Save me, Alan Carr!

I know in some ways it’s a bit daft, but every now and then I have a pang of guilt about the little guy and the fact that he’s growing up in a household that has no men.

I mean, sure, he’s under no illusions about who his daddy is – he sees him every six weeks – but … on a day-to-day basis, he’s missing out on all the things that boys do with their dads, from fixing and dismantling stuff to poking about under the bonnet of the car.

I know that plenty of boys grow up without a father around at all, but in our gang, we’re pretty much the only ones. (I recently discovered one other single mum – one! – after four years of searching.)

I also know that not all dad are practical gurus and that I’m quite welcome to get into DIY or bike maintenance myself, but whatever a parent’s skills are, by the very nature of the beast, they can never be as broad and varied as those of two parents’.

Now, generally speaking, I’m not the sort of mum who panics because her child hasn’t mastered quantum mechanics shortly after ditching the diapers … but I do sometimes worry that I can’t help the little fella with lots of things he might be enthusiastic about. Which might, I suppose, be one of the reasons why I find myself here, back at the speed dating again.

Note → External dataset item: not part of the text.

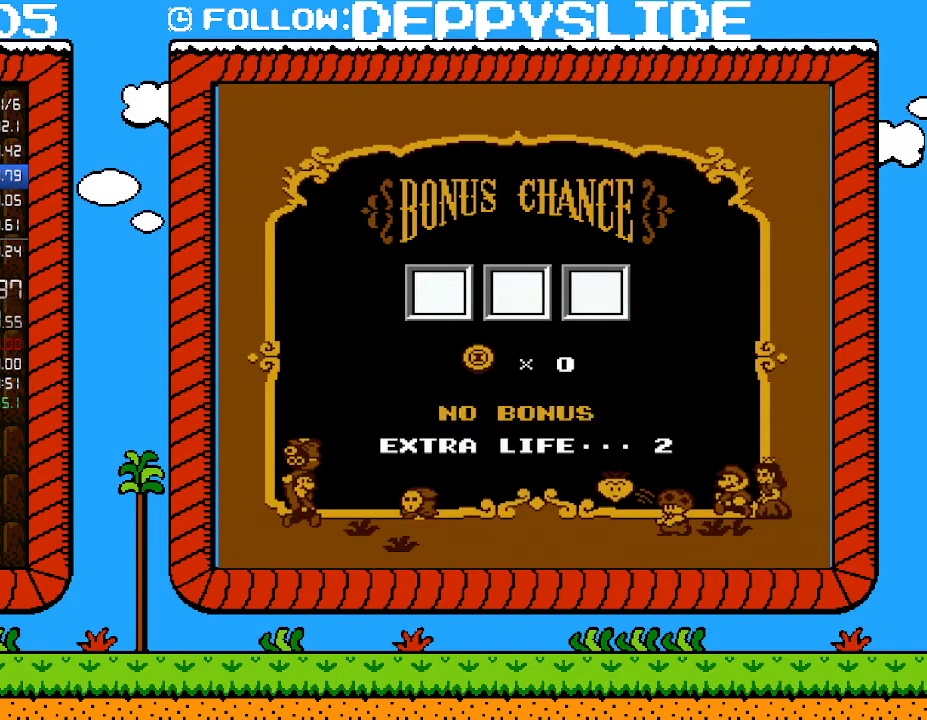
{"buttons": ["A"], "events": [[50, "A", "up"], [117, "A", "down"], [217, "A", "up"], [267, "A", "down"], [367, "A", "up"], [433, "A", "down"]]}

I know, I know. The devil made me do it.

Even though these soirées tend to be about as much fun as stepping on snails in the dark, they’re also the only practical way for a single mum to meet other singles – what with having approximately zero socialising hours and all. But honestly … why I do it to myself I just don’t know.

Masochism, maybe?

Anyway, so far I’ve sat through a full five minutes of Baz’s jalopy racing (Baz doesn’t know a thing about me beyond my name); an intense conversation with a Russian nuclear physicist whose greatest passion seems to be collecting beer mats (what is it about me and Russians?); and a highly jocular, if slightly forced, conversation with a guy from the American airbase who pronounced caramel as cormel … leaving us at cross purposes for a decent chunk of our allotted five minutes.

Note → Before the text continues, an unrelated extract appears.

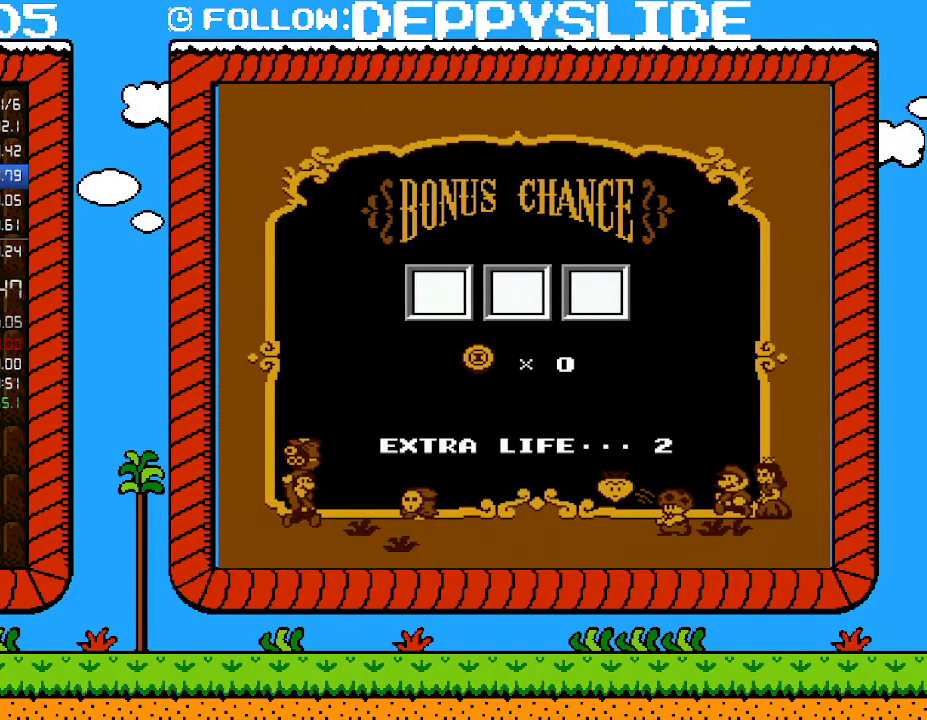
{"buttons": ["A"], "events": [[33, "A", "up"], [83, "A", "down"], [150, "A", "up"], [217, "A", "down"], [300, "A", "up"], [400, "A", "down"], [467, "A", "up"], [500, "A", "down"]]}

Yeah, I know… but these are the kind of conversations you have at speed dating events.

Anyhow, just a few seats away, coming closer with every round, I see a guy with a striking similarity to Alan Carr. And throughout the beer mats and whatnot, he becomes a beacon of homeliness; a cosy, Paddington Bear-type character that I’m quite looking forward to meeting … though not necessarily in a romantic context, it must be said.

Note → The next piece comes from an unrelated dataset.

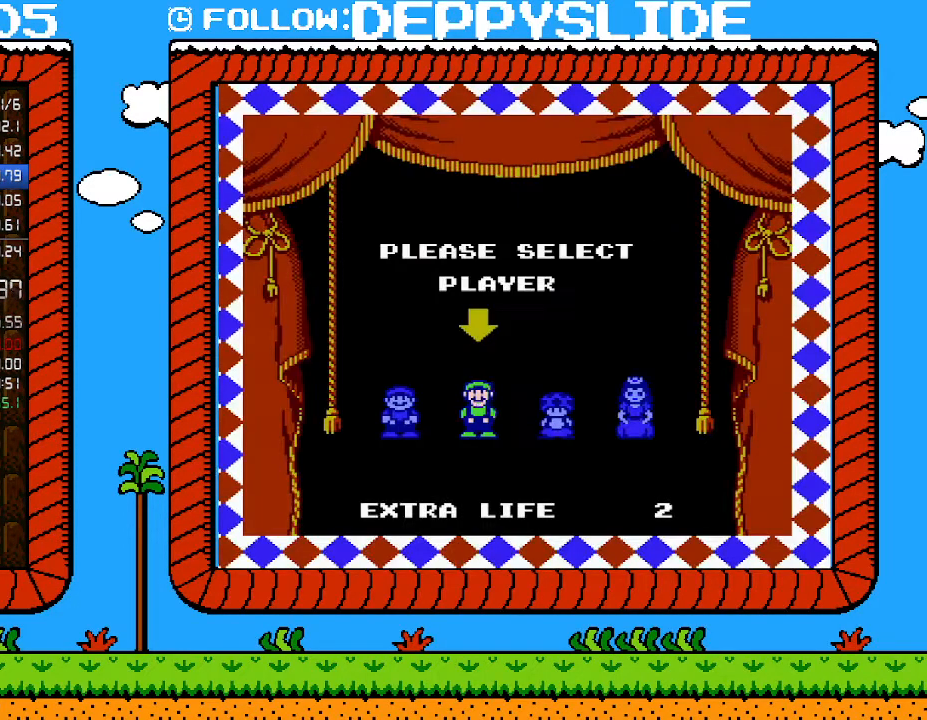
{"buttons": ["A"], "events": [[83, "A", "up"], [117, "A", "down"], [217, "A", "up"], [267, "A", "down"], [367, "A", "up"], [433, "A", "down"]]}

He’s not exactly like Alan Carr. Obviously.

He’s presumably less funny … and almost certainly less gay, given that he’s elected to spend his evening at a decidedly hetero speed dating session. But nonetheless, I can’t deny I’m expecting some sort of similarity. So when he opens his mouth and a deep Yorkshire baritone comes out, I nearly fall off my chair.

“I didn’t expect that accent,” I say.

“It’s the Alan Carr thing, isn’t it?” he replies, quick as a whip. “Everyone says that. They’re expecting a mincy mockney then this voice comes booming out.”

“You do have a bit of the Alan Carr about you,” I say, as if I’d just thought of it. “How does that work out in the world of dating?”

“Not as well as you might think,” he says, grimacing.

“Well, at least you seem to fall into the ‘normal’ bracket,” I reply. “You’re not into jalopy racing, are you?”

He shakes his head.

“Beer mats?”

He starts to laugh. “You’ve had a good night, then?”

“The best,” I say wryly.

Around us, everyone is starting to pack up and leave; our five minutes are up and the event is drawing to a close. Nearby, the Russian physicist hovers expectantly.

“Oh lord,” I say, tilting my head in his direction. “Beer Mat Man. Save me, Alan Carr!”

And do you know what? He does.

He holds my coat for me, then pulls my arm firmly through his, gives Beer Mat Man a robust nod by way of farewell, and marches me out of the door.

We hold our poise until we’re well clear, then burst out laughing.

“That was impressive,” I say. “Truly masterful.”

“Oh aye,” he smiles. “Alan Carr doesn’t mess about.”

Then he pulls me close and kisses me, and I think, you’re darned right: Alan Carr really doesn’t mess about.